**PROBLEM REQUIREMENTS:**
Give back an exact copy of the entries beneath, minus the pictures.

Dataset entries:

::::

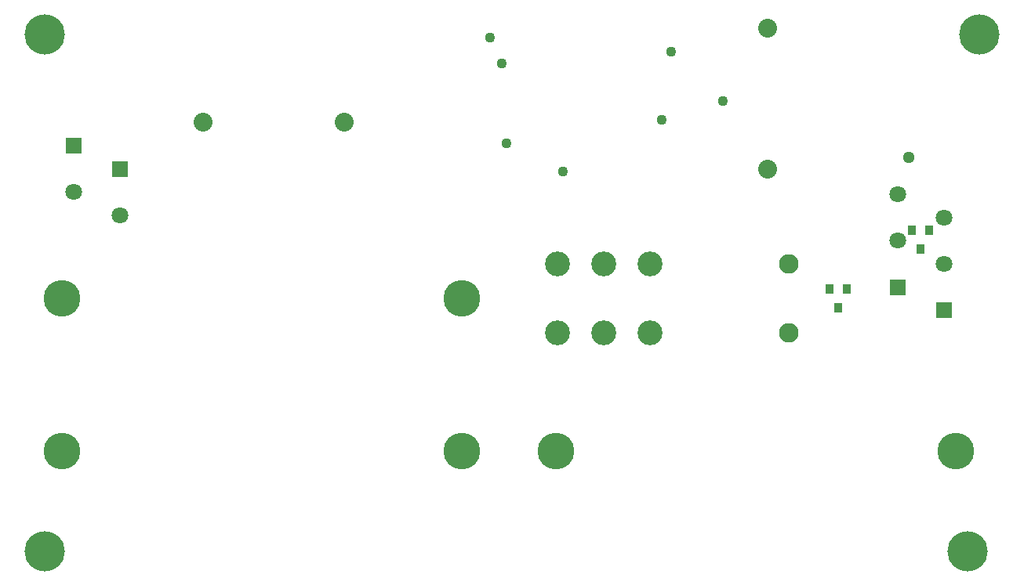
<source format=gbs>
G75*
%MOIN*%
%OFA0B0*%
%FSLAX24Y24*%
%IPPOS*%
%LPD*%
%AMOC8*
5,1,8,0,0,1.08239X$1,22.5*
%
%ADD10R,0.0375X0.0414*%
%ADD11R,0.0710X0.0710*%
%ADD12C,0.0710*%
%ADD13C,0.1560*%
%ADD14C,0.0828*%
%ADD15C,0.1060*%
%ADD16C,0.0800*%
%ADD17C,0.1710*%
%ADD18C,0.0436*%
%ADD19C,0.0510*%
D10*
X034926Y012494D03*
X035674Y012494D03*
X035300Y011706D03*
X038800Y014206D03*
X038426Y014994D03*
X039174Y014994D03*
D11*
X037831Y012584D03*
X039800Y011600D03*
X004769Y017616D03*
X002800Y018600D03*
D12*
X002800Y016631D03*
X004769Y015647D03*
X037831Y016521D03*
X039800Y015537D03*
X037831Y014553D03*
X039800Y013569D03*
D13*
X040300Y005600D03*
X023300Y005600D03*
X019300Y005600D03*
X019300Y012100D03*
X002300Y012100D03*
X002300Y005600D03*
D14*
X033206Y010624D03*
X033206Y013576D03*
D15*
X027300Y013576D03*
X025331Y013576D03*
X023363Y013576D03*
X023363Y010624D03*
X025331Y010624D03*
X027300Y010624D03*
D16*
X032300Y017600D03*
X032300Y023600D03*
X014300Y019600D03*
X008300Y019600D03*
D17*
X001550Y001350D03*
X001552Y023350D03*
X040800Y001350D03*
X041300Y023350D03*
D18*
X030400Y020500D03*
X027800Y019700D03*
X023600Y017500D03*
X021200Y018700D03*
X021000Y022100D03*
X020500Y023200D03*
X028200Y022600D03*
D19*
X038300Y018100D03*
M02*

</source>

::::

**YOUR RESPONSE:**
<source format=gbs>
G75*
%MOIN*%
%OFA0B0*%
%FSLAX24Y24*%
%IPPOS*%
%LPD*%
%AMOC8*
5,1,8,0,0,1.08239X$1,22.5*
%
%ADD10R,0.0375X0.0414*%
%ADD11R,0.0710X0.0710*%
%ADD12C,0.0710*%
%ADD13C,0.1560*%
%ADD14C,0.0828*%
%ADD15C,0.1060*%
%ADD16C,0.0800*%
%ADD17C,0.1710*%
%ADD18C,0.0436*%
%ADD19C,0.0510*%
D10*
X034926Y012494D03*
X035674Y012494D03*
X035300Y011706D03*
X038800Y014206D03*
X038426Y014994D03*
X039174Y014994D03*
D11*
X037831Y012584D03*
X039800Y011600D03*
X004769Y017616D03*
X002800Y018600D03*
D12*
X002800Y016631D03*
X004769Y015647D03*
X037831Y016521D03*
X039800Y015537D03*
X037831Y014553D03*
X039800Y013569D03*
D13*
X040300Y005600D03*
X023300Y005600D03*
X019300Y005600D03*
X019300Y012100D03*
X002300Y012100D03*
X002300Y005600D03*
D14*
X033206Y010624D03*
X033206Y013576D03*
D15*
X027300Y013576D03*
X025331Y013576D03*
X023363Y013576D03*
X023363Y010624D03*
X025331Y010624D03*
X027300Y010624D03*
D16*
X032300Y017600D03*
X032300Y023600D03*
X014300Y019600D03*
X008300Y019600D03*
D17*
X001550Y001350D03*
X001552Y023350D03*
X040800Y001350D03*
X041300Y023350D03*
D18*
X030400Y020500D03*
X027800Y019700D03*
X023600Y017500D03*
X021200Y018700D03*
X021000Y022100D03*
X020500Y023200D03*
X028200Y022600D03*
D19*
X038300Y018100D03*
M02*

</source>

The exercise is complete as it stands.